Jakarta (ANTARA) - Nilai tukar (kurs) rupiah yang ditransaksikan antarbank di Jakarta pada awal pekan rawan terkoreksi dipengaruhi menurunnya angka pengangguran AS.

Pada pukul 9.57 WIB, rupiah masih menguat tipis 2 poin atau 0,02 persen menjadi Rp14.748 per dolar AS dari sebelumnya Rp14.750 per dolar AS.

Kepala Riset dan Edukasi Monex Investindo Futures di Jakarta, Senin, mengatakan, pada akhir pekan lalu telah dirilis data tenaga kerja AS yang hasilnya cukup bagus sehingga bisa mendorong penguatan dolar AS terhadap nilai tukar lainnya.

"Rupiah berpotensi tertekan terhadap dolar AS di hari Senin ini," ujar Ariston.

Baca juga: Rupiah Senin pagi menguat 45 poin

Angka pengangguran AS turun dari 10,2 persen pada Juli 2020 menjadi 8,2 persen pada Agustus 2020.

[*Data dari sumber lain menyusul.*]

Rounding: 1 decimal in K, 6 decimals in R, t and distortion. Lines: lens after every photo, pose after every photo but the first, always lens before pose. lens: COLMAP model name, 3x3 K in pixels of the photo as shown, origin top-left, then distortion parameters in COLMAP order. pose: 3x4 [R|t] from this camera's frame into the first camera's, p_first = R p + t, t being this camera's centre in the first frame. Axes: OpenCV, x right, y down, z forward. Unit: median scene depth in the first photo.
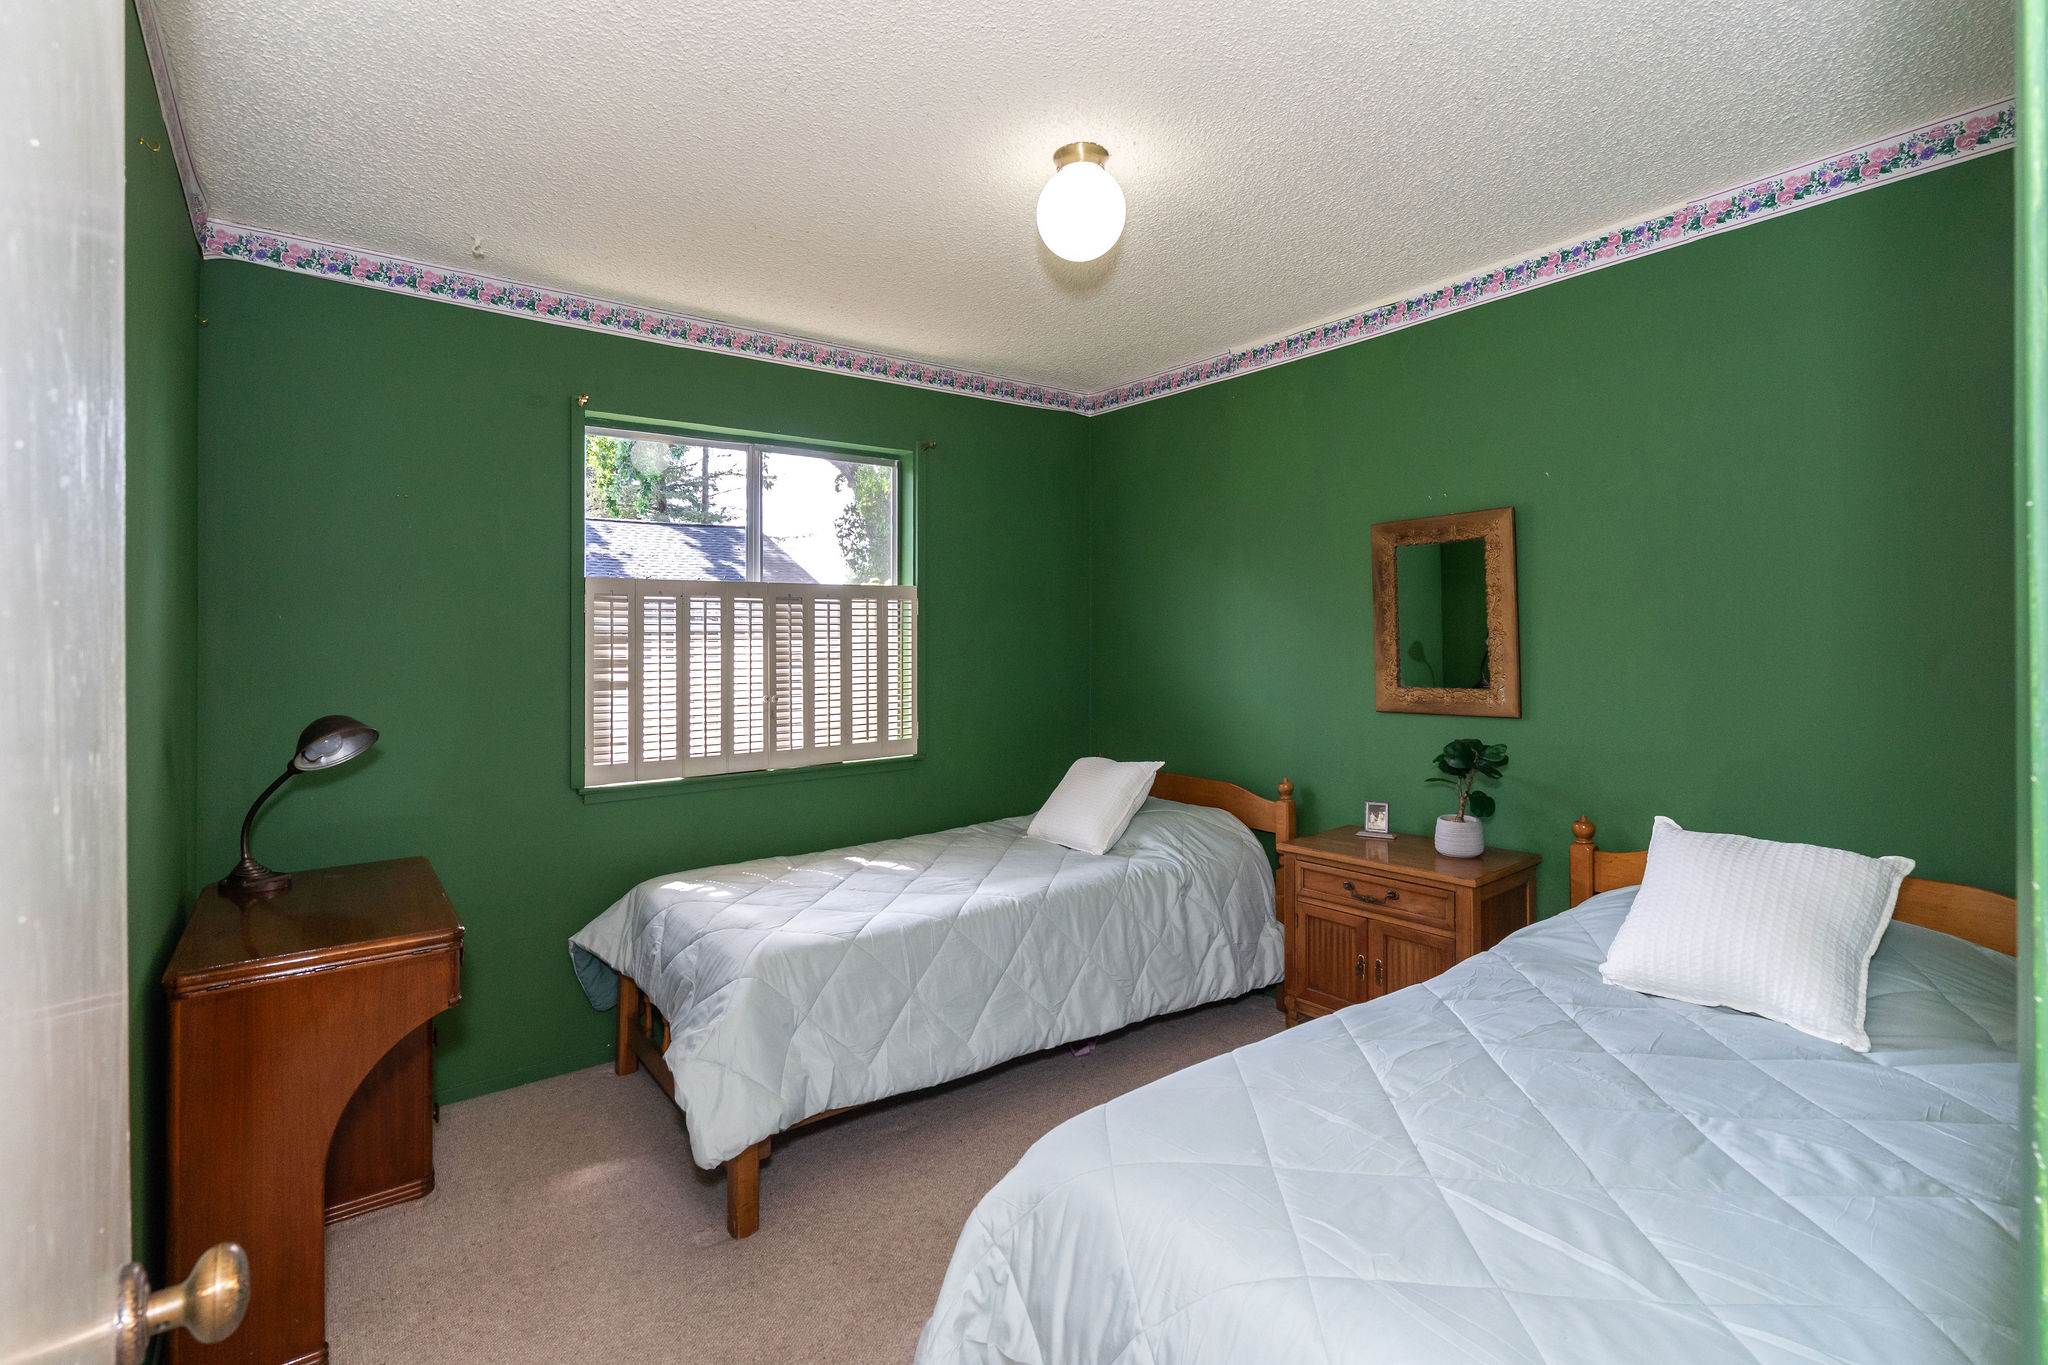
lens RADIAL K [[937.7, 0, 1018.2], [0, 937.7, 665.6], [0, 0, 1]] dist [-0.000952, 0.001450]
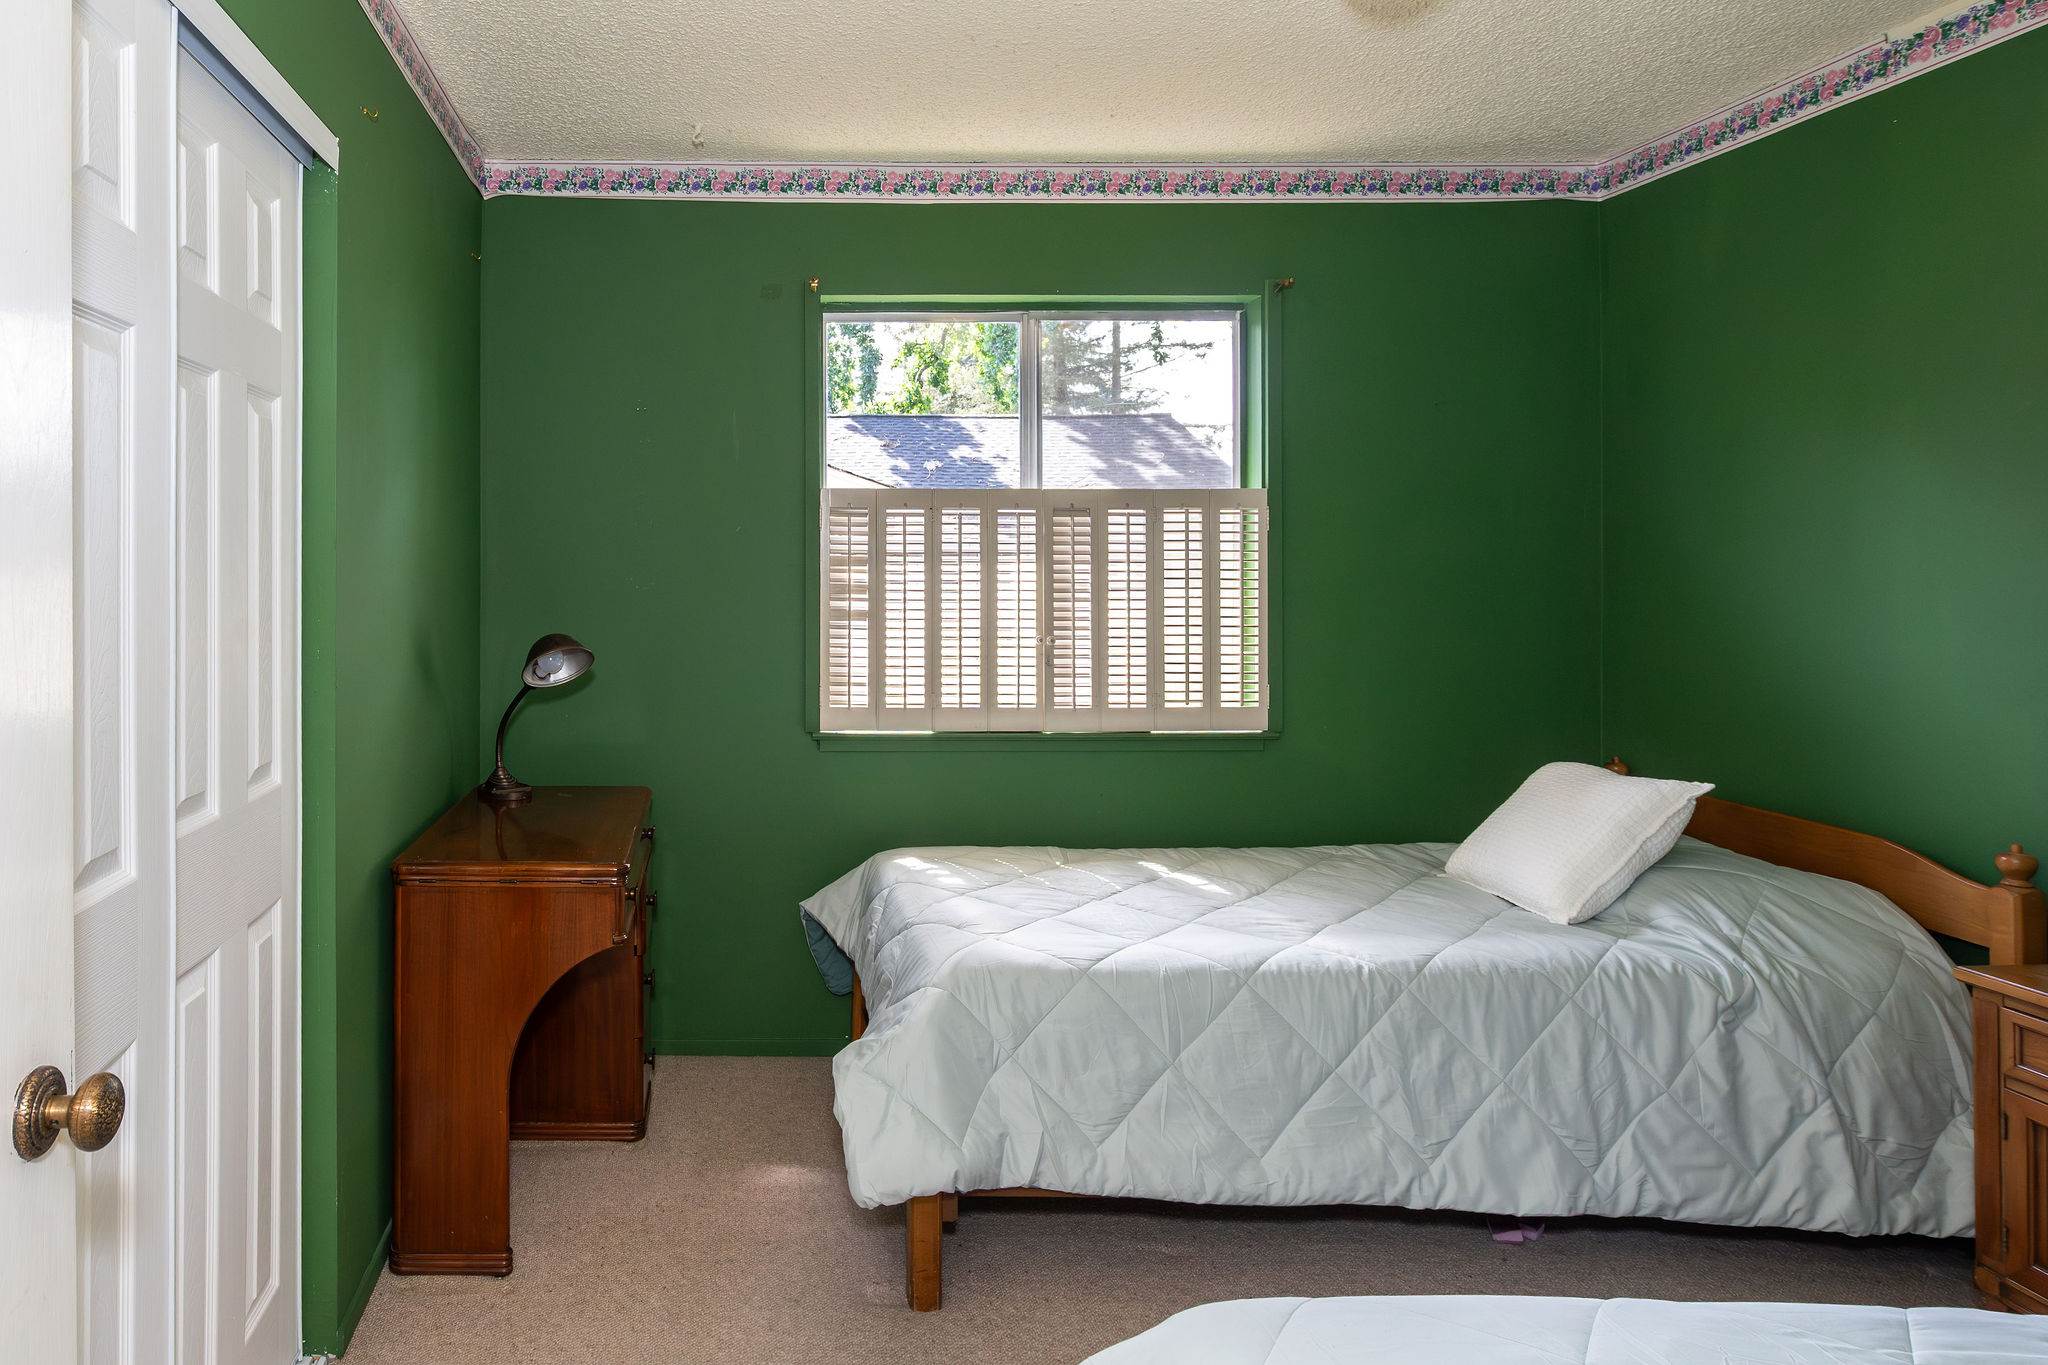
lens RADIAL K [[1301.0, 0, 1023.0], [0, 1301.0, 596.4], [0, 0, 1]] dist [-0.002983, 0.006518]
pose [[0.798067, 0.026163, -0.602001, 0.364047], [-0.027682, 0.999594, 0.006745, -0.007241], [0.601933, 0.011282, 0.798467, 0.136706]]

Sentimen lainnya yaitu memanasnya kembali hubungan AS dan China setelah AS berencana mem-blacklist perdagangan dengan perusahaan semi konduktor terbesar China, SMIC.

"Isu ini bisa memberikan tekanan ke aset berisiko, termasuk rupiah," kata Ariston.

Baca juga: Rupiah akhir pekan diprediksi menguat terbatas

Hari ini, lanjutnya, beberapa data ekonomi global dari China dan Jerman akan menjadi perhatian pasar karena pasar masih mencari petunjuk soal indikasi pemulihan ekonomi global di tengah kondisi pandemi, yaitu data neraca perdagangan China pada Agustus dan data produksi industri Jerman pada Juli.

"Bila kedua angka ini lebih bagus dari proyeksi, penurunan aset berisiko mungkin bisa tertahan," ujarnya.

Ariston memperkirakan hari ini rupiah bergerak di kisaran Rp14.650 per dolar AS hingga Rp14.680 per dolar AS.

Pada Jumat (4/9) lalu, rupiah ditutup melemah 28 poin atau 0,19 persen menjadi Rp14.750 per dolar AS dari sebelumnya Rp14.778 per dolar AS.